"Alokasinya Rp13 triliun untuk tahun ini, sesuai dengan PP No.5 Tahun 2018 tentang Pengelolaan Keuangan Haji kan," ujar Eko saat ditemui di Kantor Bappenas, Jakarta, Selasa.
Eko menuturkan, BPKH pada bulan yang lalu telah menandatangani nota kesepahaman dengan PINA. BPKH menunjuk PINA untuk mencarikan proyek-proyek yang imbal hasilnya baik namun risikonya juga relatif terjaga dengan baik.
"Karena ini kan dana umat, jadi kita sangat menekankan risiko ini menjadi perhatian penting," kata Eko.

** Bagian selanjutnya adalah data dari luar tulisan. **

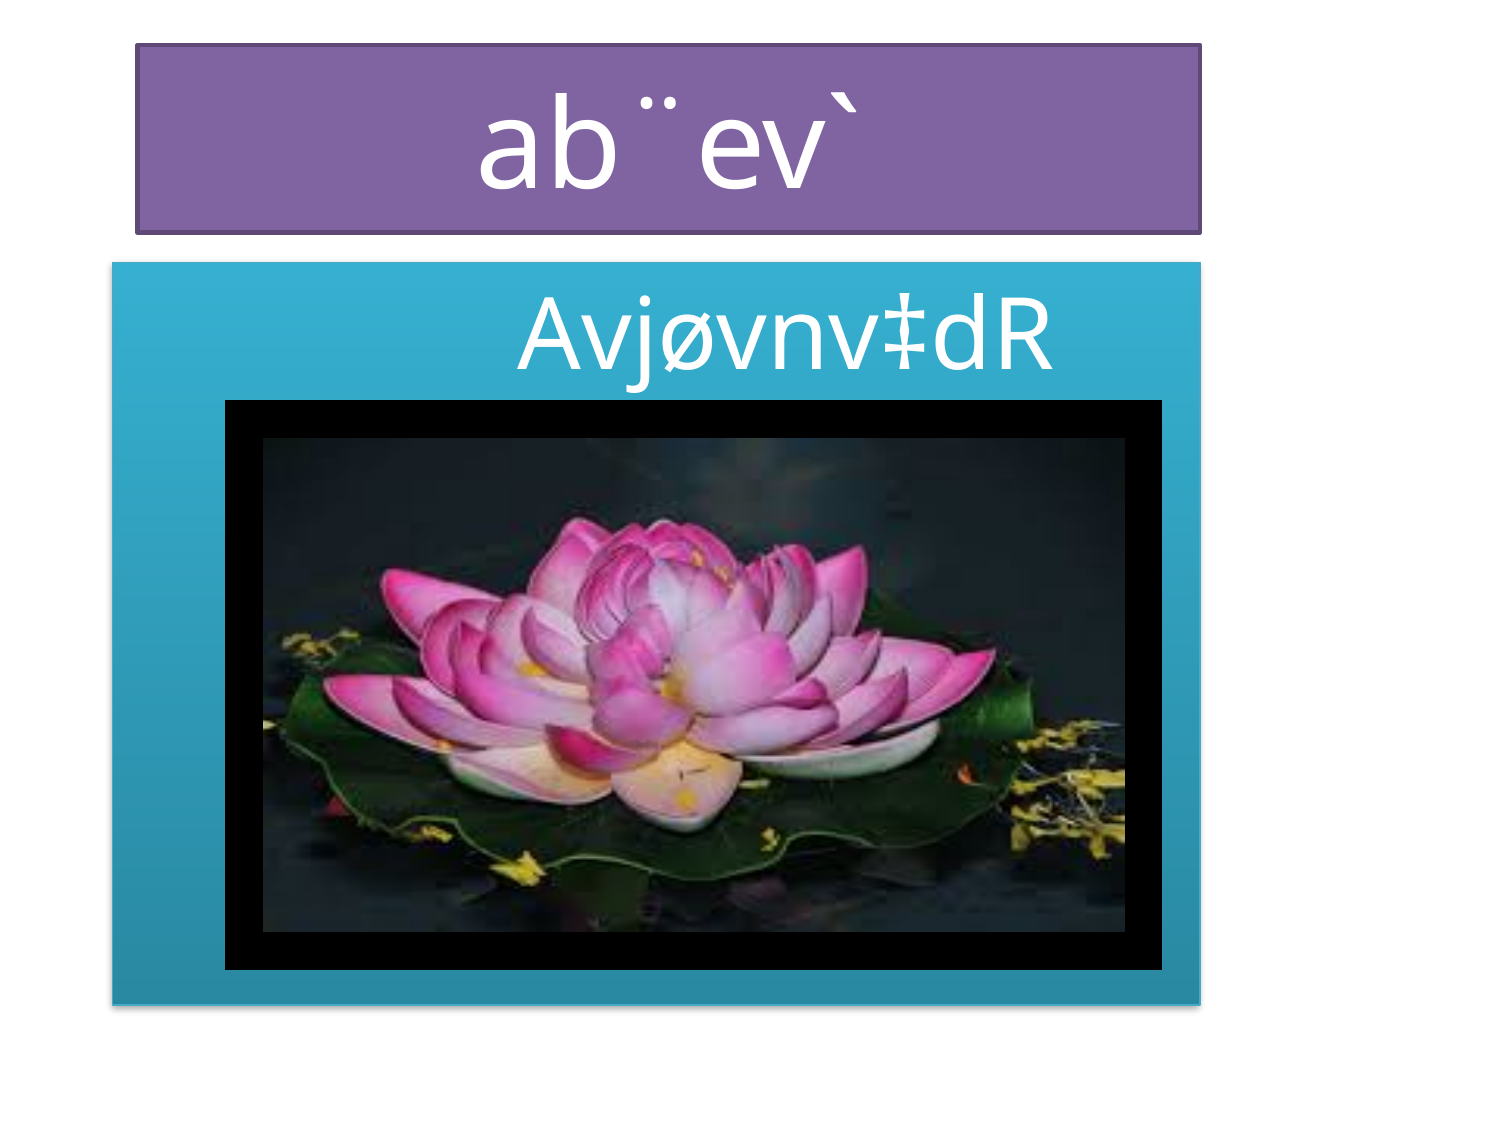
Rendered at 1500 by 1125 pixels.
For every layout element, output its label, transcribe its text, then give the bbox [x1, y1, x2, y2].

list Avjøvnv‡dR [112, 262, 1201, 1006]
title ab¨ev` [135, 43, 1202, 235]
picture [262, 437, 1126, 933]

Ia mengatakan, Unit Tim Fasilitasi PINA bersama pengurus BPKH kini tengah mengkaji 23 proyek yang akan menjadi tempat investasi dana umat tersebut, mulai dari sektor perkebunan hingga infrastruktur seperti jalan tol atau pelabuhan.
"Instrumennya sendiri pasti dalam bentuk syariah yang dalam bentuk tidak direct investment, tapi near equity seperti RDPT Syariah, perpetual note syariah, dan lainnya," ujar Eko.

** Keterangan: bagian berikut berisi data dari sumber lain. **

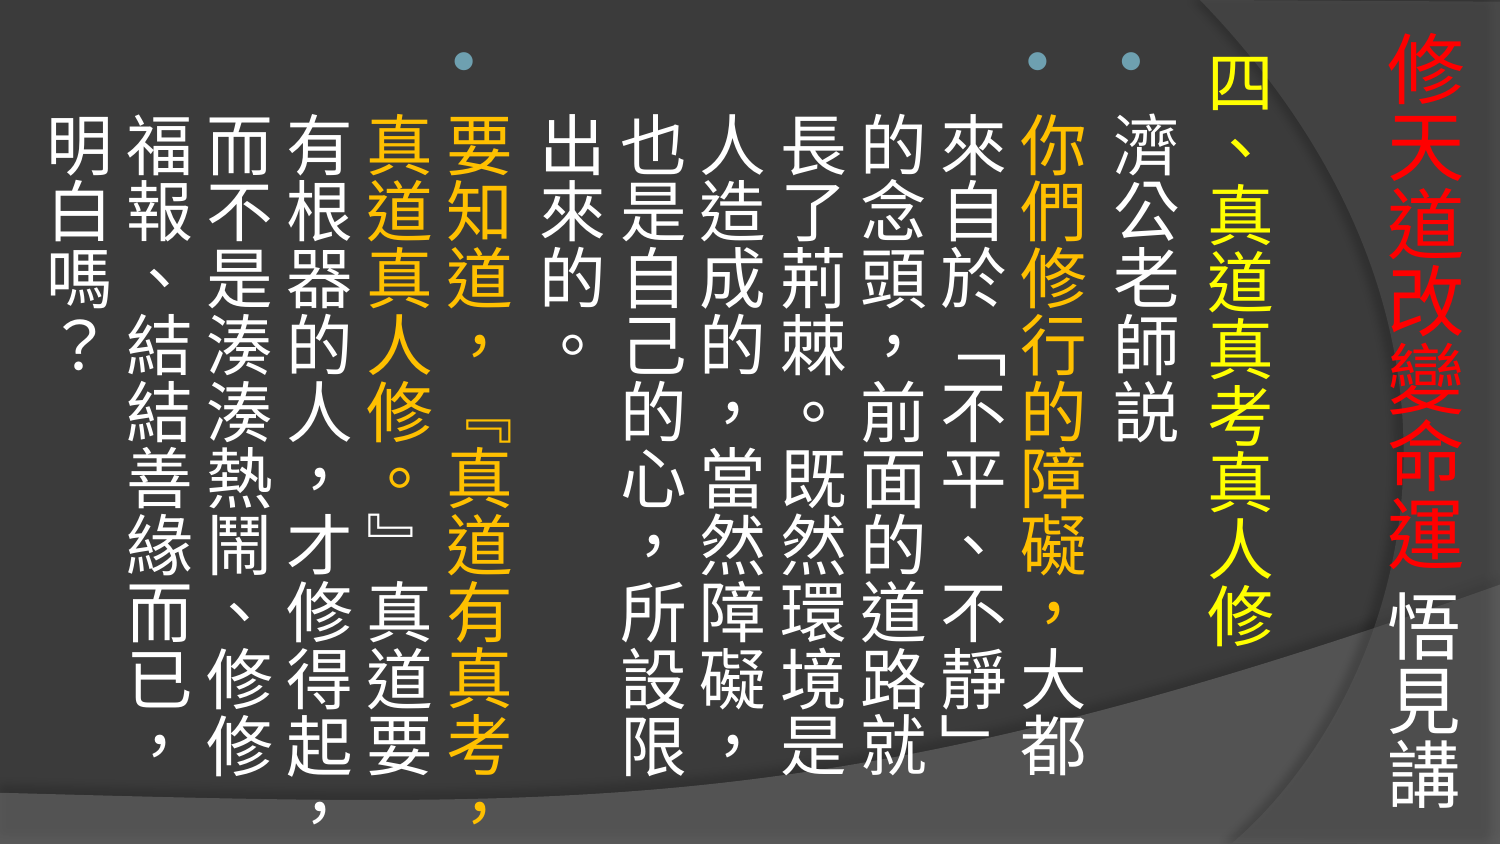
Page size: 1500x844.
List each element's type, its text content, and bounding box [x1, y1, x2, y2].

title 修天道改變命運 悟見講 [1364, 21, 1483, 820]
list 四、真道真考真人修 濟公老師説 你們修行的障礙，大都來自於「不平、不靜」的念頭，前面的道路就長了荊棘。既然環境是人造成的，當然障礙，也是自己的心，所設限出來的。 要知道，『真道有真考，真道真人修。』真道要有根器的人，才修得起，而不是湊湊熱鬧、修修福報、結結善緣而已，明白嗎？ [29, 27, 1365, 820]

Sebelumnya, Presiden Joko Widodo mengarahkan bahwa investasi dana haji selain harus betul-betul dilakukan dengan prinsip syariah dan kehati-hatian, juga harus memilih yang paling kecil risikonya dan bisa mendapat manfaat yang sebesar-besarnya.
Presiden juga menyinggung kemungkinan penggunaan dana-dana haji yang lebih efektif, sehingga penggunaannya tidak hanya untuk jemaah haji, tapi juga berbagai kepentingan umat Islam secara keseluruhan.
Kepala Badan Pelaksana BPKH Anggito Abimanyu mengatakan, program investasi yang akan dilakukan oleh BPKH terdiri atas dua jenis yaitu investasi di Arab Saudi dan Indonesia. Hal itu dilakukan agar biaya yang diperlukan untuk penyelenggaraan ibadah haji menjadi lebih efisien.
"Tahun 2019 kita akan melakukan investasi supaya biaya ibadah haji lebih efisien dan jemaah lebih nyaman, serta seluruh kontrak-kontrak pemondokan dilakukan lebih awal dan tidak lagi dilakukan hanya satu tahun saja," ujar Anggito seperti dikutip dari laman Setkab.